> _WORK INSTRUCTIONS_
Filter the records, keeping every line that has the string "nicht".
□ □ □ □ □
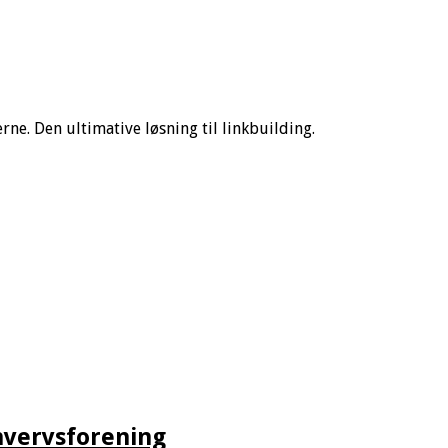
ne. Den ultimative løsning til linkbuilding.
hvervsforening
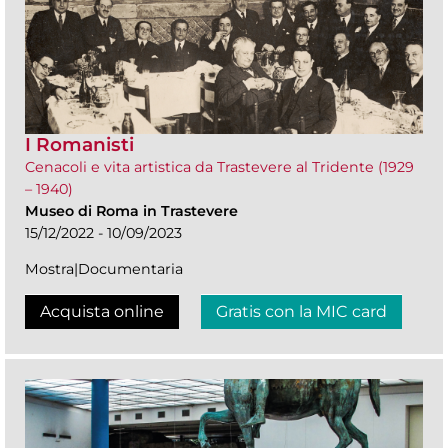
I Romanisti
Cenacoli e vita artistica da Trastevere al Tridente (1929
– 1940)
Museo di Roma in Trastevere
15/12/2022 - 10/09/2023
Mostra|Documentaria
Acquista online
Gratis con la MIC card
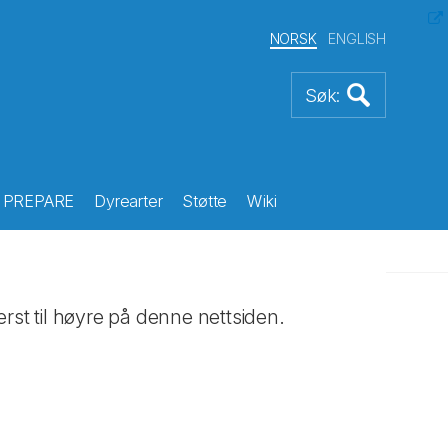
NORSK
ENGLISH
PREPARE
Dyrearter
Støtte
Wiki
rst til høyre på denne nettsiden.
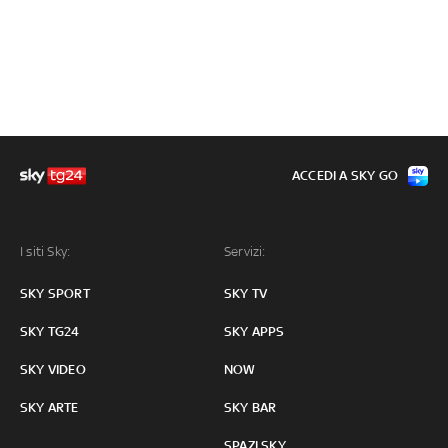
ACCEDI A SKY GO
I siti Sky:
Servizi:
SKY SPORT
SKY TV
SKY TG24
SKY APPS
SKY VIDEO
NOW
SKY ARTE
SKY BAR
SPAZI SKY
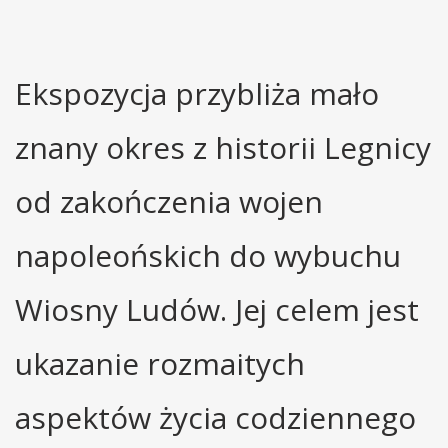
Ekspozycja przybliża mało
znany okres z historii Legnicy
od zakończenia wojen
napoleońskich do wybuchu
Wiosny Ludów. Jej celem jest
ukazanie rozmaitych
aspektów życia codziennego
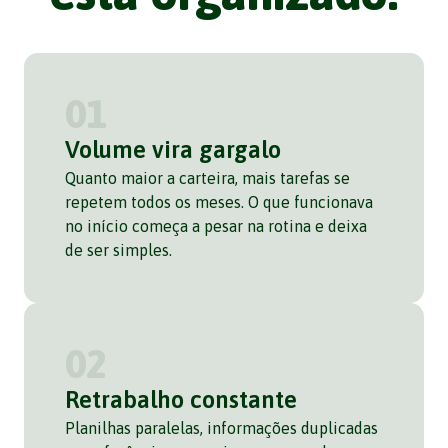
01
Volume vira gargalo
Quanto maior a carteira, mais tarefas se
repetem todos os meses. O que funcionava
no início começa a pesar na rotina e deixa
de ser simples.
02
Retrabalho constante
Planilhas paralelas, informações duplicadas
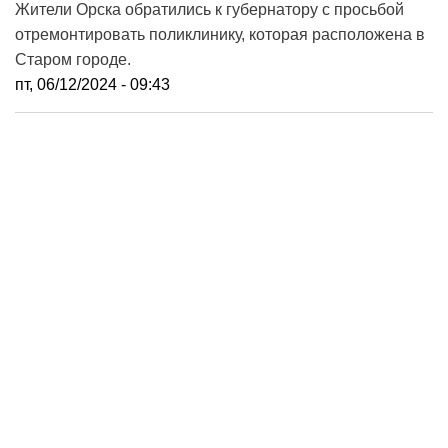
Жители Орска обратились к губернатору с просьбой
отремонтировать поликлинику, которая расположена в
Старом городе.
пт, 06/12/2024 - 09:43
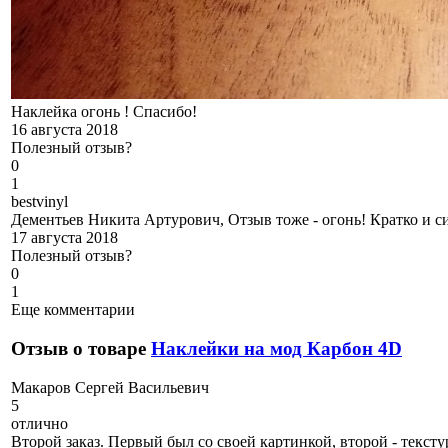
Наклейка огонь ! Спасибо!
16 августа 2018
Полезный отзыв?
0
1
b
estvinyl
Дементьев Никита Артурович, Отзыв тоже - огонь! Кратко и си
17 августа 2018
Полезный отзыв?
0
1
Еще комментарии
Отзыв о товаре
Наклейки на мод Карбон 4D
М
акаров Сергей Васильевич
5
отлично
Второй заказ. Первый был со своей картинкой, второй - тексту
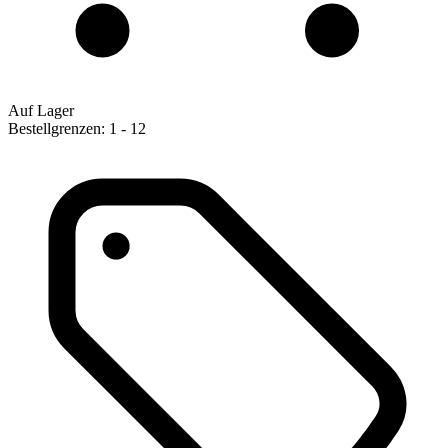
Auf Lager
Bestellgrenzen: 1 - 12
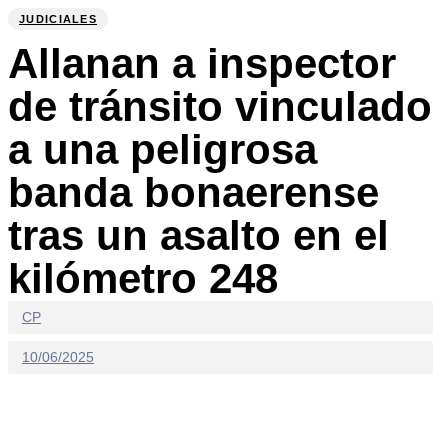
IN:
on:
JUDICIALES
Allanan a inspector
de tránsito vinculado
a una peligrosa
banda bonaerense
tras un asalto en el
kilómetro 248
CP
10/06/2025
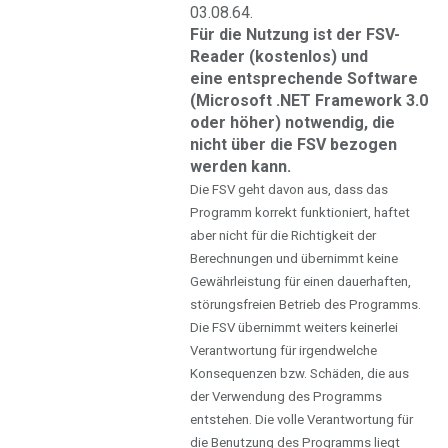
03.08.64.
Für die Nutzung ist der FSV-
Reader (kostenlos) und
eine entsprechende Software
(Microsoft .NET Framework 3.0
oder höher) notwendig, die
nicht über die FSV bezogen
werden kann.
Die FSV geht davon aus, dass das
Programm korrekt funktioniert, haftet
aber nicht für die Richtigkeit der
Berechnungen und übernimmt keine
Gewährleistung für einen dauerhaften,
störungsfreien Betrieb des Programms.
Die FSV übernimmt weiters keinerlei
Verantwortung für irgendwelche
Konsequenzen bzw. Schäden, die aus
der Verwendung des Programms
entstehen. Die volle Verantwortung für
die Benutzung des Programms liegt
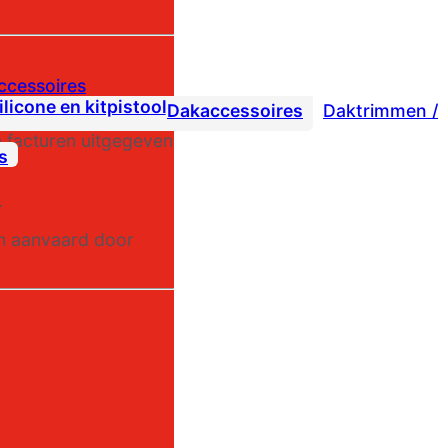
accessoires
Dakaccessoires
Daktrimmen /
n facturen uitgegeven
s
.
den aanvaard door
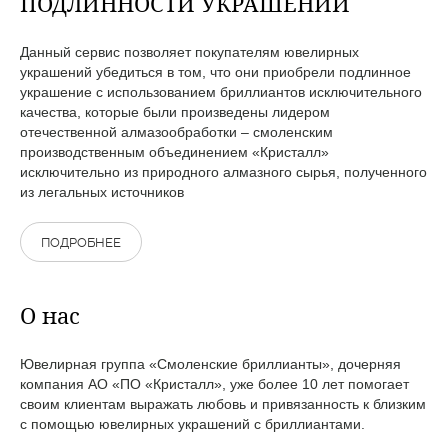
ПОДЛИННОСТИ УКРАШЕНИЙ
Данный сервис позволяет покупателям ювелирных
украшений убедиться в том, что они приобрели подлинное
украшение с использованием бриллиантов исключительного
качества, которые были произведены лидером
отечественной алмазообработки – смоленским
производственным объединением «Кристалл»
исключительно из природного алмазного сырья, полученного
из легальных источников
ПОДРОБНЕЕ
О нас
Ювелирная группа «Смоленские бриллианты», дочерняя
компания АО «ПО «Кристалл», уже более 10 лет помогает
своим клиентам выражать любовь и привязанность к близким
с помощью ювелирных украшений с бриллиантами.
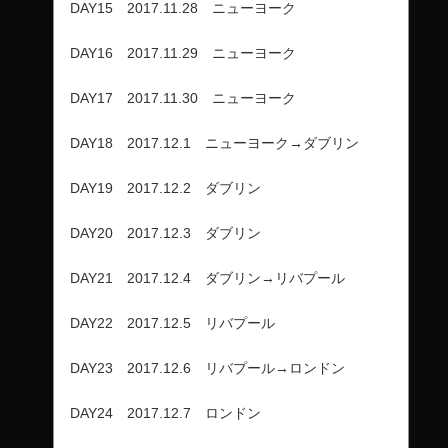
DAY15 2017.11.28 ニューヨーク
DAY16 2017.11.29 ニューヨーク
DAY17 2017.11.30 ニューヨーク
DAY18 2017.12.1 ニューヨーク→ダブリン
DAY19 2017.12.2 ダブリン
DAY20 2017.12.3 ダブリン
DAY21 2017.12.4 ダブリン→リバプール
DAY22 2017.12.5 リバプール
DAY23 2017.12.6 リバプール→ロンドン
DAY24 2017.12.7 ロンドン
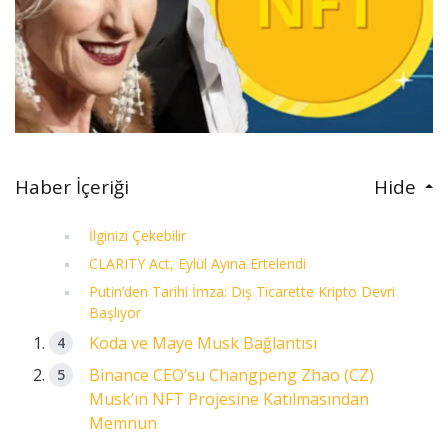
Haber İçeriği
Hide
İlginizi Çekebilir
CLARITY Act, Eylül Ayına Ertelendi
Putin’den Tarihi İmza: Dış Ticarette Kripto Devri
Başlıyor
Koda ve Maye Musk Bağlantısı
Binance CEO’su Changpeng Zhao (CZ)
Musk’ın NFT Projesine Katılmasından
Memnun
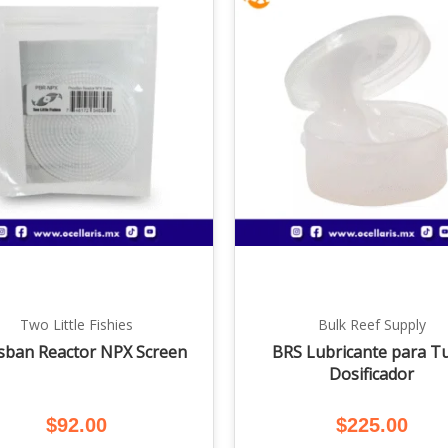
Two Little Fishies
Bulk Reef Supply
sban Reactor NPX Screen
BRS Lubricante para T
Dosificador
$
92.00
$
225.00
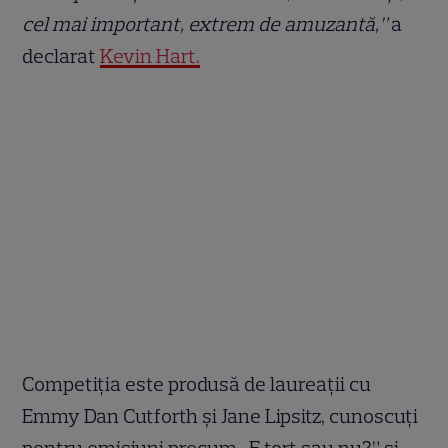
cel mai important, extrem de amuzantă,”
a
declarat
Kevin Hart.
Competiția este produsă de laureații cu
Emmy Dan Cutforth și Jane Lipsitz, cunoscuți
pentru emisiuni precum „E tort sau nu?” și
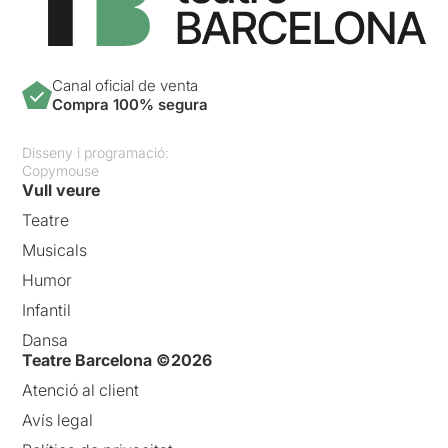
Canal oficial de venta
Compra 100% segura
Disseny i programació:
Copymouse
Vull veure
Teatre
Musicals
Humor
Infantil
Dansa
Teatre Barcelona ©2026
Atenció al client
Avís legal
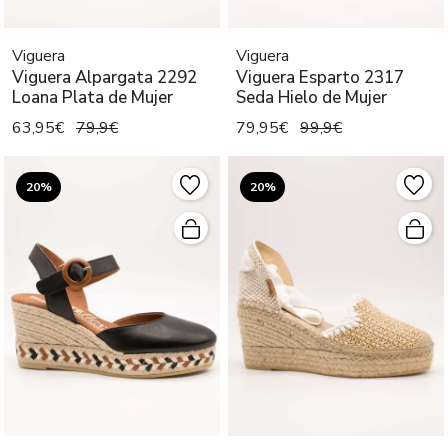
Viguera
Viguera
Viguera Alpargata 2292
Viguera Esparto 2317
Loana Plata de Mujer
Seda Hielo de Mujer
63,95€
79,9€
79,95€
99,9€
20%
20%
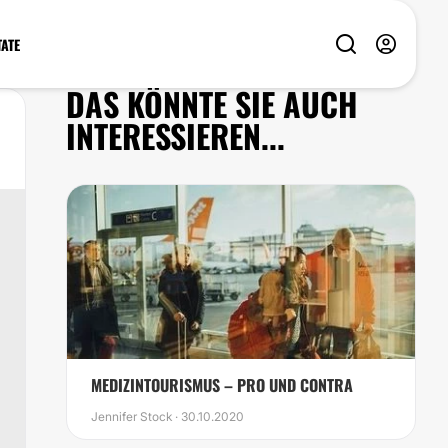
TATE
DAS KÖNNTE SIE AUCH
INTERESSIEREN...
MEDIZINTOURISMUS – PRO UND CONTRA
Jennifer Stock · 30.10.2020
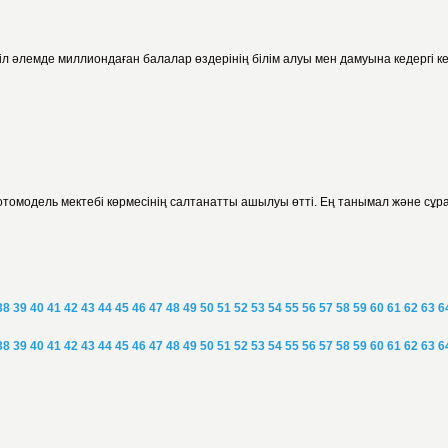
 Бүкіл әлемде миллиондаған балалар өздерінің білім алуы мен дамуына кедергі
отомодель мектебі көрмесінің салтанатты ашылуы өтті. Ең танымал және сұр
38
39
40
41
42
43
44
45
46
47
48
49
50
51
52
53
54
55
56
57
58
59
60
61
62
63
6
38
39
40
41
42
43
44
45
46
47
48
49
50
51
52
53
54
55
56
57
58
59
60
61
62
63
6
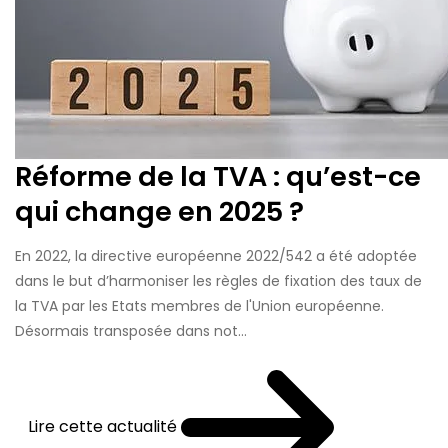
Réforme de la TVA : qu’est-ce
qui change en 2025 ?
En 2022, la directive européenne 2022/542 a été adoptée
dans le but d’harmoniser les règles de fixation des taux de
la TVA par les Etats membres de l'Union européenne.
Désormais transposée dans not...
Lire cette actualité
□ □ □ □ □
> _RESULT OF THE EXERCISE_
nicht über die FSV bezogen
aber nicht für die Richtigkeit der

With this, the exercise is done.